Exercises:
1. Please transcribe the passage in the text on online attacks against journalists that opens with the words containing "Many of Silicon" and closes with "the Internet itself.".
2. Answer these questions from the text on online attacks against journalists below:
(a) Besides journalists, whom does the rise of online attacks increasingly concern?
(b) According to Tikhonov, what led Russian authorities to quietly intervene?
(c) How many of Nakhle's colleagues were imprisoned or missing?

Exercise text Block Start

Many of Silicon Valley’s most influential innovators, entrepreneurs, and thinkers took time to meet with us. All of the experts were engaged by the challenge of fixing the problems our guests faced. It was clear that the rise of criminal, and tacitly state-supported, online attacks isn’t just a problem for journalists–it’s increasingly a concern to those who maintain the Internet itself.

But it is one thing to read about such attacks in technical white papers and bug reports. It’s quite another to hear of the effects firsthand. Our audience took notice when Al-Shafei’s gave disturbing evidence of cooperation between states in silencing Kurdish voices online. Tikhonov told tales of Russian authorities quietly intervening when the sheer volume of denial-of-service attacks on the exile web servers of Respublika began to affect the backbone of the local Russian Internet. Nakhle’s statistics were chilling–dozens of people interrogated in Syria simply over their Facebook accounts; 17 colleagues imprisoned or missing.

Fighting off these attacks is an enormous challenge–one that will require much more cooperation between the journalists at the edge of the Internet and the technologists at its heart. But the rewards are just as powerful.

As Nakhle said to a room crowded with those who built and maintain the modern Internet: “People I know lost their lives or were tortured for months as a result of security bugs. I am not saying this to blame you because they know the risks they are taking and they’re brave enough to take risks. If you really can help them here with just a small investment in their security, you may save many people’s lives. You may not know about them, because you can’t follow everything that is happening online, but it is happening. A tiny bug fix on any platform, it will absolutely save people’s lives. It is one of the noblest things you can do.”

Exercise text Block End
Data provided Block Start

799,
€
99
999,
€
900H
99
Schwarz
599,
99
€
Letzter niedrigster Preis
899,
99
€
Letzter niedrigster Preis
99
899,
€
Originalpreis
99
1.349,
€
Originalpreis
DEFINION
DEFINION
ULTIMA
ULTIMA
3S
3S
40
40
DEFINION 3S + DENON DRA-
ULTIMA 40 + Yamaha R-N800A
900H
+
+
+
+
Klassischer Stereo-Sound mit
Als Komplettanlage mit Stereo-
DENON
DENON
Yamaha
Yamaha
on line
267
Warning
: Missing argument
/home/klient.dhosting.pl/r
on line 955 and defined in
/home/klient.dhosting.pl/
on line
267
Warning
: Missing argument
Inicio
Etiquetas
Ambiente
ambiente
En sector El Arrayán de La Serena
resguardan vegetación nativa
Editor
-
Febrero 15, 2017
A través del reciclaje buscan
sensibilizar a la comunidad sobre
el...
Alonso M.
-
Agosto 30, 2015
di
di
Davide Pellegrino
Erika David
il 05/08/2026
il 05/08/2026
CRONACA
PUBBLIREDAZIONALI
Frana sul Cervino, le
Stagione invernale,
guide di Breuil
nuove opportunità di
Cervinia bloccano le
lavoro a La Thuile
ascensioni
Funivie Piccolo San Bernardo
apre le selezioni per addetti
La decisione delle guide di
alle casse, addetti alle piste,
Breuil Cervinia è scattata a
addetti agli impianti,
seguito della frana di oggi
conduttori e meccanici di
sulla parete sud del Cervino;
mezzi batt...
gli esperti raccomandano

Data provided Block End
Data provided Block Start

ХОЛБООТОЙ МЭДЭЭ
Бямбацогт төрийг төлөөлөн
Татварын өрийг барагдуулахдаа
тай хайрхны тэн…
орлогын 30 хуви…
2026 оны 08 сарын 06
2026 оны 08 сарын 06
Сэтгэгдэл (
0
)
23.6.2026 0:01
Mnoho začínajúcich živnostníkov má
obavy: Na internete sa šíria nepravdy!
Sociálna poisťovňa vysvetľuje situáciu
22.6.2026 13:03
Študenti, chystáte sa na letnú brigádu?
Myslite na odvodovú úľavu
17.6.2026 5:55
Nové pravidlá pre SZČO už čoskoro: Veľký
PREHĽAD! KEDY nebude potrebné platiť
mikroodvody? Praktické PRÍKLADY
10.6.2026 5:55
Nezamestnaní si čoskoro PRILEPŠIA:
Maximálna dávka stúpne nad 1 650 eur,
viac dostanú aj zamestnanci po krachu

Data provided Block End
Data provided Block Start

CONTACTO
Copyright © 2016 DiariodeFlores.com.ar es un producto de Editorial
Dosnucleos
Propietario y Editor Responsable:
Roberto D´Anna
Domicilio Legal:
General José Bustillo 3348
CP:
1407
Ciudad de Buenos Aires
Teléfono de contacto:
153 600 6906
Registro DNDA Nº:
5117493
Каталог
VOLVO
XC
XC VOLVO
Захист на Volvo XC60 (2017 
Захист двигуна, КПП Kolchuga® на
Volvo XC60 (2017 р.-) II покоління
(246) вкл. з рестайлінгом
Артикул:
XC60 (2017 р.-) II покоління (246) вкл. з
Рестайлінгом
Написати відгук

Data provided Block End

Your responses:
1.
Many of Silicon Valley’s most influential innovators, entrepreneurs, and thinkers took time to meet with us. All of the experts were engaged by the challenge of fixing the problems our guests faced. It was clear that the rise of criminal, and tacitly state-supported, online attacks isn’t just a problem for journalists–it’s increasingly a concern to those who maintain the Internet itself.

2.
(a) Those who maintain the Internet itself.
(b) The sheer volume of denial-of-service attacks on the exile web servers of Respublika began to affect the backbone of the local Russian Internet.
(c) 17.